Не в первый раз он пожалел, что монстры, ответственные за это дерьмо, не находятся в этой комнате, чтобы он убил их голыми руками. Эйприл была так уверена, что он непоколебим в своей морали и этике, но если бы у него был шанс, он отказался бы и от того, и от другого, чтобы отомстить. За Орион. За эту печаль в голосе своей сестры. Ведь ее это тоже ранило. Глубоко.
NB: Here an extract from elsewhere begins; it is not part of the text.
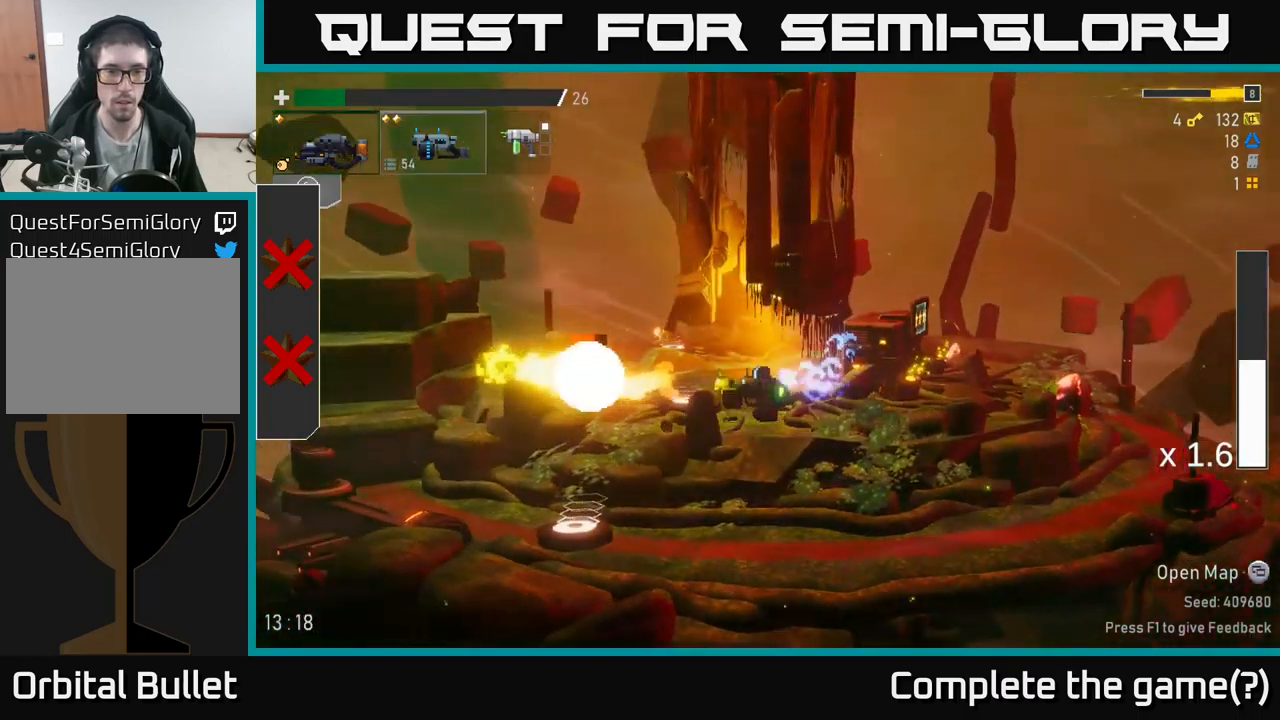
{"buttons": ["R2"], "left_stick": "left", "right_stick": "center", "events": [[83, "L2", "up"], [233, "R2", "down"]]}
Он подумал о взгляде Орион в то утро, и о мертвенности, которую он там увидел. Там было нечто, в чем он не мог признаться, потому что раньше смотрел в глаза убийце, и знал, что есть схожести.
— Мы теряем ее, Эйприл, — сказал он. — Я теряю ее, — тихо добавил он.
В глазах его сестры закипела ярость.
— Мы уже потеряли ее, Мэддокс, — огрызнулась она. — Я просто поддерживаю ее новую версию. И что? Ты хочешь, чтобы я использовала свою слабую благосклонность к ней для чего? Чтобы ты снова стал любовью всей ее жизни? Ей не четырнадцать, Мэдди. Ее главная цель в жизни — больше не быть любимой Мэддоксом Новаком или любым другим мужчиной, — Эйприл встала. — На самом деле, я понятия не имею, какова сейчас ее цель в жизни. Но я точно знаю, что буду рядом с ней.
Мэддокс всегда соглашался со своей матерью в том, что Эйприл не должна включать ту маленькую часть себя, которая была избалована и делала, что хотела. Бросила колледж на деньги родителей, никаких извинений, никакой реальной ответственности, выбирала неуравновешенных парней.
Но в какой-то момент его сестра превратилась в женщину, и притом хорошую. Очень свирепую. Он чертовски гордился ею. И стыдился самого себя. Потому что все, что она говорила, было чертовски правильно.
Он провел руками по волосам, потому что, черт возьми, ему не хотелось плакать, как маленькой сучке.